Taxi Service Trajectory (TST) Prediction Challenge 2015
The post-challenge verifications are now concluded. After a careful analysis of the source code with models produced by the competitors, along with their outputs, we are proud to confirm the top teams on both Kaggle's leader boards as winners of both competitions. See the results here.
The training Dataset of this challeng is now publicly available for scientific purposes on UCI repository.
The challenges came to an end. Over. 700 teams competed in these two competitions within this challenge - organized with Kaggle. The post-challenge verifications have already started and soon we will announce the final leader boards, along with the winners of each competition.
Challenge submissions ended!!! Workshop submissions now open.
Electronic taxi dispatch systems are in wide use today. These systems have replaced the traditional VHF-radio dispatch by installing mobile data terminals in taxis, which typically provide GPS localization information and taximeter state. In the last couple of years, the broadcast-based radio messages for service dispatching were replaced by unicast-based messages between the taxi central and the selected vehicle.

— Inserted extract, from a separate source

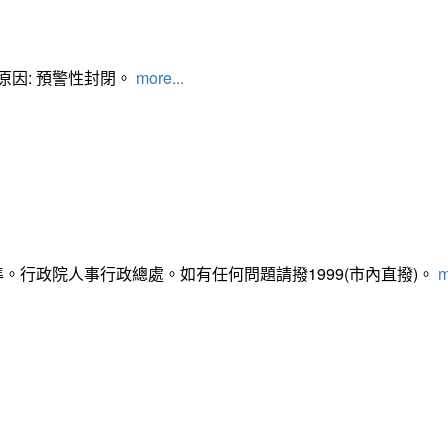
管制原因: 預警性封閉。
more...
準。行政院人事行政總處。如有任何問題請撥1999(市內直撥)。
m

In most cases, taxi drivers operating through an electronic dispatch system do not indicate the final destination of the ride. In some cases, particularly when the demand for taxis is higher than the taxi availability, the closest taxi to a particular location is exactly the taxi that will end its current ride at that location. While in broadcast-based radio dispatching this was not a problem, in unicast-based electronic dispatching it becomes a problem, given that most drivers do not indicate the final destination of their current ride. To improve the efficiency of electronic taxi dispatching systems it becomes important to be able to predict the final destination of busy taxis. The spatial trajectory of a busy taxi could provide some hints on where it is going. Similarly, given the taxi id, it might be possible to guess its final destination based on the regularity of pre-hired services. In a significant number of taxi rides (approximately 25%), the taxi has been called through the taxi call-center, and thus the passenger's telephone id can be used to narrow the destination prediction based on the historical ride data of such telephone id.
In this challenge, we propose you to build a predictive framework able to infer the final destination of each taxi ride based on their (initial) partial trajectories. This challenge is divisible in two different outputs: (a) the destination coordinates (WGS84) and (b) the total trip's travel time (counting from the service's starting point, in seconds).
Solution? There is none! This is your job! What are you using? Simple Correlations? Spatial discretization… maybe? How about the regular services… are they worthy to explore? Is Bayesian learning a fair approach for the destination mining? Is the destination related to the travel time? How? Bring us your solution!